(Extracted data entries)
....

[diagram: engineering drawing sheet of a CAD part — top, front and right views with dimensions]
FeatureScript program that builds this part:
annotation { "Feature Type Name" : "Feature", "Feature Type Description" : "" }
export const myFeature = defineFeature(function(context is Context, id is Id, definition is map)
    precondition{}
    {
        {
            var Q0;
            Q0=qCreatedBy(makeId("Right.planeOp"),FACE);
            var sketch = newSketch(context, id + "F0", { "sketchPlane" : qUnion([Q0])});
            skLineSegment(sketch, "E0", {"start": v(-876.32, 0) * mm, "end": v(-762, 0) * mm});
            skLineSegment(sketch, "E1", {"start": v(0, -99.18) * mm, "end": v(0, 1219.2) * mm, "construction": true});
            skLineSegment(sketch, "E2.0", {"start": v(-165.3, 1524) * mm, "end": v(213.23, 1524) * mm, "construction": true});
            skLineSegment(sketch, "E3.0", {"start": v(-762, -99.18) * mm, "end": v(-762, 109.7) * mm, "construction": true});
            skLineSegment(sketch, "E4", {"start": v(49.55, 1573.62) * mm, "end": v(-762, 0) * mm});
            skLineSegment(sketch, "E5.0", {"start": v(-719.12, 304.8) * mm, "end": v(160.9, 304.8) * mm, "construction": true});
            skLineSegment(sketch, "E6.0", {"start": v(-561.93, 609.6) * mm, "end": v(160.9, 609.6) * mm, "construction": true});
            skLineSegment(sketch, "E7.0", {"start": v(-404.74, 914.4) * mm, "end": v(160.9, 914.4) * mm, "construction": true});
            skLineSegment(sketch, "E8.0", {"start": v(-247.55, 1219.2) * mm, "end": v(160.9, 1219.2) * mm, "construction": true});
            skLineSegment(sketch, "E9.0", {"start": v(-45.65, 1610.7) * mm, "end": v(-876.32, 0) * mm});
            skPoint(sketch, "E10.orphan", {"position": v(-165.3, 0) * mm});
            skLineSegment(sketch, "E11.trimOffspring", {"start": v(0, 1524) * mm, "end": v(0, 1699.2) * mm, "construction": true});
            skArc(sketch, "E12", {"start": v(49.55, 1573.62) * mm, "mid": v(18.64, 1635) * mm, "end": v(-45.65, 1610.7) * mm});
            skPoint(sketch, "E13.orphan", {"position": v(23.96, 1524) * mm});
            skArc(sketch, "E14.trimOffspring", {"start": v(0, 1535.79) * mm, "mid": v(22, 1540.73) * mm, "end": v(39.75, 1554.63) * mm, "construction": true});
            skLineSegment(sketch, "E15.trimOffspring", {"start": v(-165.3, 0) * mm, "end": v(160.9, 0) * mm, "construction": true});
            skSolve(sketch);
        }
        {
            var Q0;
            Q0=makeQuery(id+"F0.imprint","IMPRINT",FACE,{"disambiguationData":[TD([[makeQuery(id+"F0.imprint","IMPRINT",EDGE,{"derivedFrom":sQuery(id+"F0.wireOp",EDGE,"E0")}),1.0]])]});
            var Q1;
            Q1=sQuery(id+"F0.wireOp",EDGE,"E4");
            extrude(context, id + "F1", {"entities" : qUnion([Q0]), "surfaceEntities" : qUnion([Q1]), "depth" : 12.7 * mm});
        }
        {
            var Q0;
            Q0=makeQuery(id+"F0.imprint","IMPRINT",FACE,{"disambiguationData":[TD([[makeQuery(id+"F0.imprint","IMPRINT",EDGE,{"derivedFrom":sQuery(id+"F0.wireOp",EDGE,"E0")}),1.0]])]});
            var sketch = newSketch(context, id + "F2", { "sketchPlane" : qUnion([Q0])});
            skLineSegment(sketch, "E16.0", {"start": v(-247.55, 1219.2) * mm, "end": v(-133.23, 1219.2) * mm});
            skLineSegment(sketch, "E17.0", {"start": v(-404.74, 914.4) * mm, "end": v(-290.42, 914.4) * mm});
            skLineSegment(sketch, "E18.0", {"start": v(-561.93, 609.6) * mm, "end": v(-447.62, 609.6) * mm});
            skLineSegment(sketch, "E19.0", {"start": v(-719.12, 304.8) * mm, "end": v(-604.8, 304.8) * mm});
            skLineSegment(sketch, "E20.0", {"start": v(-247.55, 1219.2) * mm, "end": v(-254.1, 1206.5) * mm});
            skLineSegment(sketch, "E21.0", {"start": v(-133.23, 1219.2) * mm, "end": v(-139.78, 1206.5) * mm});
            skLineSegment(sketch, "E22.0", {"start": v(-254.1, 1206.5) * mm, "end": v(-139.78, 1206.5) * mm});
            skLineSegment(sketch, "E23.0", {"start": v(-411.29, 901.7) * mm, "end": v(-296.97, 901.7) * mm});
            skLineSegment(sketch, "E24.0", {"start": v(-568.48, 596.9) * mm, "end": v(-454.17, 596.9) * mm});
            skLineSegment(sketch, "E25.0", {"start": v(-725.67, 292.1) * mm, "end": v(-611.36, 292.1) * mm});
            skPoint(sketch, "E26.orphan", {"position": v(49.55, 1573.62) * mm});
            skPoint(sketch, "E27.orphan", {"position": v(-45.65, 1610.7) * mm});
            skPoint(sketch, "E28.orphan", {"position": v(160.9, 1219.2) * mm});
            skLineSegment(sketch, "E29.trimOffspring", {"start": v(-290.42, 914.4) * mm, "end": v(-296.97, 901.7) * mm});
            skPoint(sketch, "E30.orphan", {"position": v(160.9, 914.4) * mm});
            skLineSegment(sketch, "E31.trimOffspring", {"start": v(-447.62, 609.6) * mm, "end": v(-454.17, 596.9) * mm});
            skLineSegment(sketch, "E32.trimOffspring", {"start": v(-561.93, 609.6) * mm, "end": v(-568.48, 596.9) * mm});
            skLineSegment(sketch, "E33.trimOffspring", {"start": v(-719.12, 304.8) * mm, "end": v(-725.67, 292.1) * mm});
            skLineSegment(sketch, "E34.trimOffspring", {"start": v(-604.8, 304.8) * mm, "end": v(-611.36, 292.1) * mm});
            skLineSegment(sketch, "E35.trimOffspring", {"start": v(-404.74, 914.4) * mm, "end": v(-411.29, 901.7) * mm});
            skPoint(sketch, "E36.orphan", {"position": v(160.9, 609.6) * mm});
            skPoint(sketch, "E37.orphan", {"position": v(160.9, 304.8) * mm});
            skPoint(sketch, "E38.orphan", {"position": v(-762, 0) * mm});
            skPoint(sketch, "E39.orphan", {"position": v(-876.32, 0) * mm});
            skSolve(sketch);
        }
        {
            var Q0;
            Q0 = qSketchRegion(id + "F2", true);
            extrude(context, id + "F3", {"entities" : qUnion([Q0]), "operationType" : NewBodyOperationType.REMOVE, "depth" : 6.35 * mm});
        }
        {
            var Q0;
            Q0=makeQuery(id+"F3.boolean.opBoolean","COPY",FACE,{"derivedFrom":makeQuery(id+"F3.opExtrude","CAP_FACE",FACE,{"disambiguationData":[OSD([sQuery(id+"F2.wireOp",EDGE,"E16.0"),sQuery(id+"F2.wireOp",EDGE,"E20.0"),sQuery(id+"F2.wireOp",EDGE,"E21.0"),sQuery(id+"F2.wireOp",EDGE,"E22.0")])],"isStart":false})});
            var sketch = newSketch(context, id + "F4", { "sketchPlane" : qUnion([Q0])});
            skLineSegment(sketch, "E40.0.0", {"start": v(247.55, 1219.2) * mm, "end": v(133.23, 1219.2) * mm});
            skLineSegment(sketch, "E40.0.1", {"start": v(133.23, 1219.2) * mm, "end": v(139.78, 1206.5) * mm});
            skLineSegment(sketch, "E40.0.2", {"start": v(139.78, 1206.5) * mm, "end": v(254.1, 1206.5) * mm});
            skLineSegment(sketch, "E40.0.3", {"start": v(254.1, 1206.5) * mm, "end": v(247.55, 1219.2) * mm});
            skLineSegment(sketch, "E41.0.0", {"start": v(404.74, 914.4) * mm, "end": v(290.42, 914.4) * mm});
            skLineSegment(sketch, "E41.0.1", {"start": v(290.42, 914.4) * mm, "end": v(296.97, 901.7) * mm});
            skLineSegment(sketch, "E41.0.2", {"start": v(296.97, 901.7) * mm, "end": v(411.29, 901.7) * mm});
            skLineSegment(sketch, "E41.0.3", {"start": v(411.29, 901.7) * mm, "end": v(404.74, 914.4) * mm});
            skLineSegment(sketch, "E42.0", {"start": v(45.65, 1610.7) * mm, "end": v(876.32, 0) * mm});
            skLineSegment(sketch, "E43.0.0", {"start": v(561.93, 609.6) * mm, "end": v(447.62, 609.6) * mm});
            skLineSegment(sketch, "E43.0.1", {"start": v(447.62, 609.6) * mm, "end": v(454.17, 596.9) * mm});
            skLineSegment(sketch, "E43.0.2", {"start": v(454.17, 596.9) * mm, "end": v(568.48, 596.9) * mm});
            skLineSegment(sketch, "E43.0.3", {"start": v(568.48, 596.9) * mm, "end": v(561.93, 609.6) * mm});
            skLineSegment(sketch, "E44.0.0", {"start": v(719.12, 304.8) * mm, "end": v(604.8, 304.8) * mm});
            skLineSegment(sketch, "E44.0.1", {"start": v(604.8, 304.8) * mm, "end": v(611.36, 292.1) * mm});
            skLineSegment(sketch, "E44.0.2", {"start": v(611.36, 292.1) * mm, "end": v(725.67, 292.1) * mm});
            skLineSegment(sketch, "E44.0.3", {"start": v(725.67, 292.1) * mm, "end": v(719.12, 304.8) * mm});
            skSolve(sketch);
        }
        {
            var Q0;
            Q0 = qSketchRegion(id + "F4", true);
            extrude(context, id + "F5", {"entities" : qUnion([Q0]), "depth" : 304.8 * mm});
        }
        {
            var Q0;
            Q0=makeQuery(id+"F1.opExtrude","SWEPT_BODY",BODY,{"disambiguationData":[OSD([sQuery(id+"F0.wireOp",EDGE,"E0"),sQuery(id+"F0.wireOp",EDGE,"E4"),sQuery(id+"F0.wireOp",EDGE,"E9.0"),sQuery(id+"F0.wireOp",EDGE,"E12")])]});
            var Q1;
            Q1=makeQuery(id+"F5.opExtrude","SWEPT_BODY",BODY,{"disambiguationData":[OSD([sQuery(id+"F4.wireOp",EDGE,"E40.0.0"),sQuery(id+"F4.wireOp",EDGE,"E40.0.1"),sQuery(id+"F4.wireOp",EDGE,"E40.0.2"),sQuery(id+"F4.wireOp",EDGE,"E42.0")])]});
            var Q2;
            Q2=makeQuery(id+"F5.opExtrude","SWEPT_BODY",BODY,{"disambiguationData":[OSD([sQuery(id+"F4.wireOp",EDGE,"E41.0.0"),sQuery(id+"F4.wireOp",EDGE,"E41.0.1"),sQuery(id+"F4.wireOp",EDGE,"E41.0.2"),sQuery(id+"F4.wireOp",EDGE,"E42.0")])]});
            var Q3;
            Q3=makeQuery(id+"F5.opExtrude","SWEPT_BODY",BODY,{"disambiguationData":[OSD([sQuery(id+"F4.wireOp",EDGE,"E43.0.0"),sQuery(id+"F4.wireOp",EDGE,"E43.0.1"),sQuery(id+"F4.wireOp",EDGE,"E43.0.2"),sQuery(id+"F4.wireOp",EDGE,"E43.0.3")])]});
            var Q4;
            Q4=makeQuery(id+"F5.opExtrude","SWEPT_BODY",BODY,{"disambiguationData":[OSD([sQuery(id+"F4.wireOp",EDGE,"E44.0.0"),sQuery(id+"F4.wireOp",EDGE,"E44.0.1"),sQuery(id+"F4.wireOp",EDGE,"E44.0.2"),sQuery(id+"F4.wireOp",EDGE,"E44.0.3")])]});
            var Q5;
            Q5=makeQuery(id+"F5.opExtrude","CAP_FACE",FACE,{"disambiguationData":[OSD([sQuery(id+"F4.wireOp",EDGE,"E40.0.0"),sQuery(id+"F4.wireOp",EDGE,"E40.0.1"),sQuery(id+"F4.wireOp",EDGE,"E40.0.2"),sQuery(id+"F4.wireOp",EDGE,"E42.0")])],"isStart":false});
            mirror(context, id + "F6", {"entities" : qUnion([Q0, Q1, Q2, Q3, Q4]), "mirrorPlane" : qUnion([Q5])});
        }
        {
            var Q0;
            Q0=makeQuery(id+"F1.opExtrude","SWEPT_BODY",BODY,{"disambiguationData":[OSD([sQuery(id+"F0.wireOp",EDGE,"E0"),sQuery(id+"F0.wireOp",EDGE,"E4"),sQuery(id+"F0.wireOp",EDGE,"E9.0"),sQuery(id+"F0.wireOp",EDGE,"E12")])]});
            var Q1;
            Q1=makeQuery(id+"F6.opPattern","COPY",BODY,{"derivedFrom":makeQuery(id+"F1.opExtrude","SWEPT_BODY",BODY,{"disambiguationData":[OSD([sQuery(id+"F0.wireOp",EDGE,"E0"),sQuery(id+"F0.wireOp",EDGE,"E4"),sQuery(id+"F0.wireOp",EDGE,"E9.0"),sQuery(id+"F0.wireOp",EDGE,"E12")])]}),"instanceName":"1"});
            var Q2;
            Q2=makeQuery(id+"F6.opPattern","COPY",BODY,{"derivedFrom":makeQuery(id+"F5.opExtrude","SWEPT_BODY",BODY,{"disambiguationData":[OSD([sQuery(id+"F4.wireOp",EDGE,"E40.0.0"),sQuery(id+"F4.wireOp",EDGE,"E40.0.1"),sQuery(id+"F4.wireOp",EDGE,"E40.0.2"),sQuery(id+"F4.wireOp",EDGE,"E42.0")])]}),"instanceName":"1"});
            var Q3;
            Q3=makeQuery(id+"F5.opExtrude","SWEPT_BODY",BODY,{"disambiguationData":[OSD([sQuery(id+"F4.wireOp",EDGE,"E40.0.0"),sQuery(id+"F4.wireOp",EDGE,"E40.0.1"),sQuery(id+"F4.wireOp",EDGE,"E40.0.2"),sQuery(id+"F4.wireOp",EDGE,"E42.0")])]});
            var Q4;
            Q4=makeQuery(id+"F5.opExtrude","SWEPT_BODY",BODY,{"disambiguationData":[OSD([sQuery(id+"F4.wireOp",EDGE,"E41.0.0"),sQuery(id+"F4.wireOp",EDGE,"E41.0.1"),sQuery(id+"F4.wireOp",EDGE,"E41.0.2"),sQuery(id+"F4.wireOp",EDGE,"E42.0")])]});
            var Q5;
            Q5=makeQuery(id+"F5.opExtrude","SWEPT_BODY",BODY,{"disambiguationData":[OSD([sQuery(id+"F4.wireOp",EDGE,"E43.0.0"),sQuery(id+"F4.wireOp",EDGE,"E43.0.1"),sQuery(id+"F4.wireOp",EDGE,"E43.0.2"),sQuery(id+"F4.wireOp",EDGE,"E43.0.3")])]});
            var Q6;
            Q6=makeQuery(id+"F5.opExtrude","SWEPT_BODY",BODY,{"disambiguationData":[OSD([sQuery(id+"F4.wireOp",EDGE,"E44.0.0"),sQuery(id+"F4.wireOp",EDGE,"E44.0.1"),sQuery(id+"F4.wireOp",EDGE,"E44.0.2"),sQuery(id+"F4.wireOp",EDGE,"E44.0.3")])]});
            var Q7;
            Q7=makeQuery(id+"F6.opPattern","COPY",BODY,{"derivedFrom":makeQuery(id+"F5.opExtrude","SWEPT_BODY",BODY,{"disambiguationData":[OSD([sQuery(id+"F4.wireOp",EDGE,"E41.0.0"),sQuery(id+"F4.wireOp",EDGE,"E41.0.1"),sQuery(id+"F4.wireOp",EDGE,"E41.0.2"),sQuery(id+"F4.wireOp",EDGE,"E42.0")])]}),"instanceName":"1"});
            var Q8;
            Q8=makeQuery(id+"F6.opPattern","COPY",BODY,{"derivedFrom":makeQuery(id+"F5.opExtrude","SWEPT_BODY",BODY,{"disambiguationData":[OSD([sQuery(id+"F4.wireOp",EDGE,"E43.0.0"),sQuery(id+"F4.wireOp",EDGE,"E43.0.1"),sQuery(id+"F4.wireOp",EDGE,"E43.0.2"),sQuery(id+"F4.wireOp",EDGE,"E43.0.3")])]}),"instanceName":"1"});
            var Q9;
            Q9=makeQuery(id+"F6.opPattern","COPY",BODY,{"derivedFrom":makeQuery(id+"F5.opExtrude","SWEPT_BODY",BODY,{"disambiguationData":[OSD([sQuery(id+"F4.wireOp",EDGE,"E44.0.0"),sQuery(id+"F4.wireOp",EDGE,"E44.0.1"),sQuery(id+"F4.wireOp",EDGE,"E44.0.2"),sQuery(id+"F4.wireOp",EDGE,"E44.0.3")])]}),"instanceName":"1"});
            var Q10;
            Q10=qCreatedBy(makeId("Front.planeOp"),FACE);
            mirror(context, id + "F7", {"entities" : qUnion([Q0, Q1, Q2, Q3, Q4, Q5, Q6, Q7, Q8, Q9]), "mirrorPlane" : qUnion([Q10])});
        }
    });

....

• [Stated task]:
Identify every line in the rows above that contains the string "qSketchRegion", and copy each of those lines.

• [Expected output]:
            Q0 = qSketchRegion(id + "F2", true);
            Q0 = qSketchRegion(id + "F4", true);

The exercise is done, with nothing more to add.